• [Exercise data]
--------------------

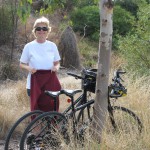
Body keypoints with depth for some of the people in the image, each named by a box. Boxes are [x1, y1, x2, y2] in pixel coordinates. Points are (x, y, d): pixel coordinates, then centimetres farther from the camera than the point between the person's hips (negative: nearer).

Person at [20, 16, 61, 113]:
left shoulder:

--------------------

• [Task statement] When copying the listing, print each line exactly but leave out every picture.

• [The completed task]
Body keypoints with depth for some of the people in the image, each named by a box. Boxes are [x1, y1, x2, y2] in pixel coordinates. Points are (x, y, d): pixel coordinates, then centimetres farther from the camera than the point between the person's hips (negative: nearer).

Person at [20, 16, 61, 113]:
left shoulder:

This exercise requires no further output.